Страница 3 из 5
– А и ну его! – говорю я. – Давай про хорошее… Было и прошло! Забудем!
– Да рад бы забыть, – говорит дед, глядя поверх костра в темную степь, – не выходит. У меня, считай, всю жизнь руки нет, а болит… На погоду-то иной раз моченьки нет терпеть! То ладонь чешется, то в мизинец стреляет… А пальцев-то уже седьмой десяток как нету. Нету, а болит…
Под утро белесый туман молоком пролился в речную долину, накрыл нас с дедом сырым, словно мокрая простыня, облаком. Кусты на берегу исчезли, и сам берег перестал угадываться на фоне утреннего неба, и только над самой водою – ладони на две – стоял теплый прозрачный воздух.

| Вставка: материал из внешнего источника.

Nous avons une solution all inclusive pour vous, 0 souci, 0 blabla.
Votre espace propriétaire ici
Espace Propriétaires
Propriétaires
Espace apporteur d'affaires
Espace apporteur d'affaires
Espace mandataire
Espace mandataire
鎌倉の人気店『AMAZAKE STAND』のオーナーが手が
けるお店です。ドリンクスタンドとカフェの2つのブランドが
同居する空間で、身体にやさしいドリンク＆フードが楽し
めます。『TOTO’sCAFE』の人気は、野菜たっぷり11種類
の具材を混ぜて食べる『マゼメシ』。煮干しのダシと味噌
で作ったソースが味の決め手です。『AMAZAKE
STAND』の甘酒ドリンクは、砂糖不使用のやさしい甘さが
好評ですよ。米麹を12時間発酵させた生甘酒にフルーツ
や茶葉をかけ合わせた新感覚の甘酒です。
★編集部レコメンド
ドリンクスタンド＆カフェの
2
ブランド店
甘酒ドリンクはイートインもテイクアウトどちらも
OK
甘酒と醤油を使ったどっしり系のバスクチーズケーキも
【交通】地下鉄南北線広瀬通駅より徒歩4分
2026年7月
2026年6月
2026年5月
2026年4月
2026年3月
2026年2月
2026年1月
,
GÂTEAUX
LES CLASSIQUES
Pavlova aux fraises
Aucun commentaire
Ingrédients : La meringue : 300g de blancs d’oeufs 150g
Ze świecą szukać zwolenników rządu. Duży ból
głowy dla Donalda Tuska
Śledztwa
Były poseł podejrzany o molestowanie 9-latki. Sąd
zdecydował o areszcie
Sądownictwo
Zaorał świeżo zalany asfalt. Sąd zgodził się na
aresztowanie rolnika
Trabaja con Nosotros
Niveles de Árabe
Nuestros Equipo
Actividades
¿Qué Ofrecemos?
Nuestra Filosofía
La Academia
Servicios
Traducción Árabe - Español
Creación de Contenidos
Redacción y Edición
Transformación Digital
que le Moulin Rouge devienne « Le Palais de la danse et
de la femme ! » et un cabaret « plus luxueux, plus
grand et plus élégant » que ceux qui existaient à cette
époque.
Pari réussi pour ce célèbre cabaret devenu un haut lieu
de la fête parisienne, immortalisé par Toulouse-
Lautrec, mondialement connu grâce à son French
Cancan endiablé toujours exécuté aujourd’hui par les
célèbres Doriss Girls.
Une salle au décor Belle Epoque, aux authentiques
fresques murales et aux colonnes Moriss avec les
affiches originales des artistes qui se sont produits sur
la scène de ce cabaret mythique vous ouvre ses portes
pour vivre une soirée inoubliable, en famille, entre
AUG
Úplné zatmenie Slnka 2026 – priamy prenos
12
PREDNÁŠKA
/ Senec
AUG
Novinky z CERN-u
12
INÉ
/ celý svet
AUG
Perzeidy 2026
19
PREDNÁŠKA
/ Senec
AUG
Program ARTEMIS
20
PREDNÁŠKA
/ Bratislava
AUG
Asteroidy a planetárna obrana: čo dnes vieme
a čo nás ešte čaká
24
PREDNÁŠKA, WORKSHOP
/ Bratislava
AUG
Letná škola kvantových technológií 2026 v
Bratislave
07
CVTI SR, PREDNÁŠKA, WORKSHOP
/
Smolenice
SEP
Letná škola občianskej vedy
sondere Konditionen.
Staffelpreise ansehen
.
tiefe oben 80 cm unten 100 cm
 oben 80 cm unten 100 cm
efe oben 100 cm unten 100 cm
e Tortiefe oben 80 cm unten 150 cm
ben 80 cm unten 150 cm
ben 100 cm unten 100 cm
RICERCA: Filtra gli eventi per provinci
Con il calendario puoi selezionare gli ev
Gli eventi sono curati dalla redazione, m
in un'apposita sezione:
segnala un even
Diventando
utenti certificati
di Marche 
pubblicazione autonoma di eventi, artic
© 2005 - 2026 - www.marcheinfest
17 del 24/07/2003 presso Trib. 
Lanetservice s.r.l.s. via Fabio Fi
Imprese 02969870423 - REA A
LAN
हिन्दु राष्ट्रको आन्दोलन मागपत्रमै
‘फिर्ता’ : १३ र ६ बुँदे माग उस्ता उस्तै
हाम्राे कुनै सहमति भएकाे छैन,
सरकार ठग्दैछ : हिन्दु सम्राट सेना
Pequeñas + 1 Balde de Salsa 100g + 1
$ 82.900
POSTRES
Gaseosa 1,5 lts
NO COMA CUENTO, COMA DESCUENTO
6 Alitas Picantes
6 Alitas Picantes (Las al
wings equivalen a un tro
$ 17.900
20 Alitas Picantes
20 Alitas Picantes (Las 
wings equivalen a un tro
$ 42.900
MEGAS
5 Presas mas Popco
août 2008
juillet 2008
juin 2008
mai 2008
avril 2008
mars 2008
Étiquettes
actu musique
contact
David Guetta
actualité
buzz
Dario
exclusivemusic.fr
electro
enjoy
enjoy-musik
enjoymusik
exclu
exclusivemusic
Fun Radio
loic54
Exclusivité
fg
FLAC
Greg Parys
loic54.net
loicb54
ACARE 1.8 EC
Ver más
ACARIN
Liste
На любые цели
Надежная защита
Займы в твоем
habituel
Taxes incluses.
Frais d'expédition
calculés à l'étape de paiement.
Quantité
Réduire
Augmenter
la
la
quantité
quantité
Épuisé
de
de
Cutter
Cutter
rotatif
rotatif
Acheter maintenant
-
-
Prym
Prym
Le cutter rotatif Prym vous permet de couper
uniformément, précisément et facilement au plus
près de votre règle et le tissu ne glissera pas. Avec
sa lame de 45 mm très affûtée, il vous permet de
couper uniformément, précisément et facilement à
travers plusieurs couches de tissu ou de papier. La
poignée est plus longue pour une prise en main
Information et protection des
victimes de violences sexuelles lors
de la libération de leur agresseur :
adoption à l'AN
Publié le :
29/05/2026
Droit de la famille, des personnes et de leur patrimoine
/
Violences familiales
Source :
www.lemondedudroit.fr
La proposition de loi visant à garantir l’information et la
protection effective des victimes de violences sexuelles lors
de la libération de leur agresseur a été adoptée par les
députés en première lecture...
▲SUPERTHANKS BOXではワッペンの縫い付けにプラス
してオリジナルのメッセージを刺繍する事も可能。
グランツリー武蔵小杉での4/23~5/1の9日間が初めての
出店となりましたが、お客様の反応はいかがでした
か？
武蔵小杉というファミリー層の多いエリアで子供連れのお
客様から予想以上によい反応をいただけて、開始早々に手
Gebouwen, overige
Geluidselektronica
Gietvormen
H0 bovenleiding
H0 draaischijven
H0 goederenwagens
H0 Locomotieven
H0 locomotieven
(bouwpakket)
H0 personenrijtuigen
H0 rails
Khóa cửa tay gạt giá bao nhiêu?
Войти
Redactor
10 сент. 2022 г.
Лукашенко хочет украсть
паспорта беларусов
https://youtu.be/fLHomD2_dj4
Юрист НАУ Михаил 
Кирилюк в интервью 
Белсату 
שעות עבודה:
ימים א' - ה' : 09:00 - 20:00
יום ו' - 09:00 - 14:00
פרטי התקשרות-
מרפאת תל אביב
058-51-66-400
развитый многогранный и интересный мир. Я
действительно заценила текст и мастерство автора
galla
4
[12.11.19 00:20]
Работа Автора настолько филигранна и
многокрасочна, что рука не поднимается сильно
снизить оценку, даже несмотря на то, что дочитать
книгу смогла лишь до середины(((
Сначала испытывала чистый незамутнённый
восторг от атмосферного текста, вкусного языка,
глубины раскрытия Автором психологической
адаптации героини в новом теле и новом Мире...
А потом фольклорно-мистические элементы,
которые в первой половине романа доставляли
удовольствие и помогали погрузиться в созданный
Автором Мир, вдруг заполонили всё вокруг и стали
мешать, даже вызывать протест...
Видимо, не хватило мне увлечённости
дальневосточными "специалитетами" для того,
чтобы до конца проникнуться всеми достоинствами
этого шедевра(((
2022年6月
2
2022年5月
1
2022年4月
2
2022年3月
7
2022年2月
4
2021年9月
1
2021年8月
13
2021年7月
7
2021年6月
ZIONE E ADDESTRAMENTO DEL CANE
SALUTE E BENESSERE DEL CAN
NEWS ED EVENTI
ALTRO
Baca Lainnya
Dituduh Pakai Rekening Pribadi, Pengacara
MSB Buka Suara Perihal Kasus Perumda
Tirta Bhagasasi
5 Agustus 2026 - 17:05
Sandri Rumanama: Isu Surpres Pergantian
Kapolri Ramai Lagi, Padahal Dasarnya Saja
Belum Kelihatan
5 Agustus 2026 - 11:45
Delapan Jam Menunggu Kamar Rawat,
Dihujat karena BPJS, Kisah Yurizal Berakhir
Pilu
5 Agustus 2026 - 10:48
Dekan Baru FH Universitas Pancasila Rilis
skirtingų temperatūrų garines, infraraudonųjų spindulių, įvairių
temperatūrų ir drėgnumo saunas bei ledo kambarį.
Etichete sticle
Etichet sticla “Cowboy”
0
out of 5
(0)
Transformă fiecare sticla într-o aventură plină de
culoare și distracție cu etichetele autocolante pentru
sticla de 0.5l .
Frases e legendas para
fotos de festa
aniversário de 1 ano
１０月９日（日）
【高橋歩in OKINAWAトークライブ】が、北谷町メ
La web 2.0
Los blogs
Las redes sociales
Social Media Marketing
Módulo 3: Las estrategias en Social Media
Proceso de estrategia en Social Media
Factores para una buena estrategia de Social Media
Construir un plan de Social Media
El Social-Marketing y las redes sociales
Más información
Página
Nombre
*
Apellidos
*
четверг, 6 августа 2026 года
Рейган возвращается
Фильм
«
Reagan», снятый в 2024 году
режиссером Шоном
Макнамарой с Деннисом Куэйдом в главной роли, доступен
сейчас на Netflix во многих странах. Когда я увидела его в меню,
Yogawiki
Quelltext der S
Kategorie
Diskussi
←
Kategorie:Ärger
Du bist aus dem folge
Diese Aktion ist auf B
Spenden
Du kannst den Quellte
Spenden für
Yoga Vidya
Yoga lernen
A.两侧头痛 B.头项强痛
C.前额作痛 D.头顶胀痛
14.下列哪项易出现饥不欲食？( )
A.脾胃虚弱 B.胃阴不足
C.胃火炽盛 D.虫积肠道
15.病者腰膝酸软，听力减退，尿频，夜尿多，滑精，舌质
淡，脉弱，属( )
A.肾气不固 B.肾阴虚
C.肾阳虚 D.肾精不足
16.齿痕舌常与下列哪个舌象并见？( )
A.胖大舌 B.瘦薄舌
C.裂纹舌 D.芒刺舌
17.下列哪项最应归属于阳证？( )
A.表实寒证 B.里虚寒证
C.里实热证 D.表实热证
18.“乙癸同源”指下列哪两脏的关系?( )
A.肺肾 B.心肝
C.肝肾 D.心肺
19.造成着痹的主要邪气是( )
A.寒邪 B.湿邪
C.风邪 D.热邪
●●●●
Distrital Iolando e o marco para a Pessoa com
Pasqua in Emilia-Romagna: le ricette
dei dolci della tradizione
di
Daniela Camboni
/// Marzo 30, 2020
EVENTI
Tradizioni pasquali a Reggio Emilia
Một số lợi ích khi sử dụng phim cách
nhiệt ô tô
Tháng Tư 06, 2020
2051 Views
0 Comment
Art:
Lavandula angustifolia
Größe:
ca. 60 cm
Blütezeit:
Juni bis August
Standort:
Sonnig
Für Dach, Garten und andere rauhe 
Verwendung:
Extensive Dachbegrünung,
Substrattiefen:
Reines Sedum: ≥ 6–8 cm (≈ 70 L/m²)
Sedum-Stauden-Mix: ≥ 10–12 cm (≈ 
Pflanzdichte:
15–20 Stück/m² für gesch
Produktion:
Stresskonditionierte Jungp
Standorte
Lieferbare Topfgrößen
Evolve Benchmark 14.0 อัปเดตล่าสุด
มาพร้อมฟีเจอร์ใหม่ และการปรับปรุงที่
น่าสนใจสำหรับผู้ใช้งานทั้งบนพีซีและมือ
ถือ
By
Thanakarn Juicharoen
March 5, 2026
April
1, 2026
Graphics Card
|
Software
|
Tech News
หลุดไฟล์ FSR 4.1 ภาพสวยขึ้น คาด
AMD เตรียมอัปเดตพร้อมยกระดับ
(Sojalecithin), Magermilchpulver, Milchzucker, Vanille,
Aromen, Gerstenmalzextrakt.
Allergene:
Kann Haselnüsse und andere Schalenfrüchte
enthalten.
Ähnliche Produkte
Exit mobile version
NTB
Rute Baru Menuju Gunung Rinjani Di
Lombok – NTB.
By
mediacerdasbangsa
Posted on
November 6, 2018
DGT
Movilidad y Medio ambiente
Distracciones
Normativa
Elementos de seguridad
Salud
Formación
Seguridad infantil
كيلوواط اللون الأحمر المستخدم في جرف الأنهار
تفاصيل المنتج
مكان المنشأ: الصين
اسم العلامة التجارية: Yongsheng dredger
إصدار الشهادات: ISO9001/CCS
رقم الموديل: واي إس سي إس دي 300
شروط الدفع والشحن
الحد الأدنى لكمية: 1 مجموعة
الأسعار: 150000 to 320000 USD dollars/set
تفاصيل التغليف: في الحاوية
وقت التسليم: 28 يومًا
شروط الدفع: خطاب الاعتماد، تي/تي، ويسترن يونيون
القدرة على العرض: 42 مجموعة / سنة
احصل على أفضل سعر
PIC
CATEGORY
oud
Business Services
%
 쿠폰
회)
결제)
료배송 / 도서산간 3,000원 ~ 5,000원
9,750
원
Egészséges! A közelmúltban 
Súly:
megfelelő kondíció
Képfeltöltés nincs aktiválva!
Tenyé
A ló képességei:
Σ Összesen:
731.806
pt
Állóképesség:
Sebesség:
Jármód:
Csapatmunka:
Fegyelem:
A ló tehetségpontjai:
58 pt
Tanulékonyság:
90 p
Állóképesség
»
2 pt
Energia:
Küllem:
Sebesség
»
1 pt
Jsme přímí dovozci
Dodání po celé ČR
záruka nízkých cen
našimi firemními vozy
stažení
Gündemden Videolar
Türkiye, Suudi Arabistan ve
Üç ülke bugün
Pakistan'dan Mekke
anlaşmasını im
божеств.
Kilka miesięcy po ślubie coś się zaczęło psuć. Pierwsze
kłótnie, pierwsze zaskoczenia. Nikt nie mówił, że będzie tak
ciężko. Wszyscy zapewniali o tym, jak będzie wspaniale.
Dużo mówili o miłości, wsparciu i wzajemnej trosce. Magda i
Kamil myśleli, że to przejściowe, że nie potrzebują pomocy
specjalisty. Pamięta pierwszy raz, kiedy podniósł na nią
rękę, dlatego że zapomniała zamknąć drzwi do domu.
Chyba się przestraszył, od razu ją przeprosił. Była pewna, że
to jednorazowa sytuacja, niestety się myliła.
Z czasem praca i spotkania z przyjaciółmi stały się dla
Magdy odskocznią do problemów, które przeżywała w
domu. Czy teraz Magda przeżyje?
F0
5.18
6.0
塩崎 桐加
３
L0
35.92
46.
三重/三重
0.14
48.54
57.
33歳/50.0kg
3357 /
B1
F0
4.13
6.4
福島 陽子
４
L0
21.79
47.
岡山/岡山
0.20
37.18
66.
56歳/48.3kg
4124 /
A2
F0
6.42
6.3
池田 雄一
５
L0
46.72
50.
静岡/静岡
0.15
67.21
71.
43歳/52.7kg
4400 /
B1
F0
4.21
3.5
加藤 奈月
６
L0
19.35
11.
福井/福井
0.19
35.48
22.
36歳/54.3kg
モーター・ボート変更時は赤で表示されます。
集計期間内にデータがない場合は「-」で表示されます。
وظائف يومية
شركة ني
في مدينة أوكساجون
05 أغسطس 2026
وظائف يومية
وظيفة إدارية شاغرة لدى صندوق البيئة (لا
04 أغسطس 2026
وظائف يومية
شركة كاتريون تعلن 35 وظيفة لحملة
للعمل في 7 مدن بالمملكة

Вдруг в белом тумане, словно на фотобумаге, медленно проявлялась черная фигура. Шлеп, шлеп, шлеп… Послышались осторожные шаги по мелководью.
– Тиххха! – шепчет дед Хрисанф и тычет рукой в сторону шлепания. – Гусь! Гусь идет…
Дед Хрисанф потянулся было прошептать мне что-то на ухо, но обжегся о горячий чайник.
– От ё!
Гусь вздрогнул и повернулся к нам.
– Честь и место! – заторопился дед Хрисанф. – Николай Тимофев! Тимофеич! Колюшка! – кричит дед. – Присаживайся чаю пить! Гостем будешь!
– Некогда мне…
Но дед уже вскочил, уже тащит Гуся к костерку.
– Вот это Колюша, – говорит он мне. – Первейший по нашим местам рыбалка! В сухом сапоге карася словит!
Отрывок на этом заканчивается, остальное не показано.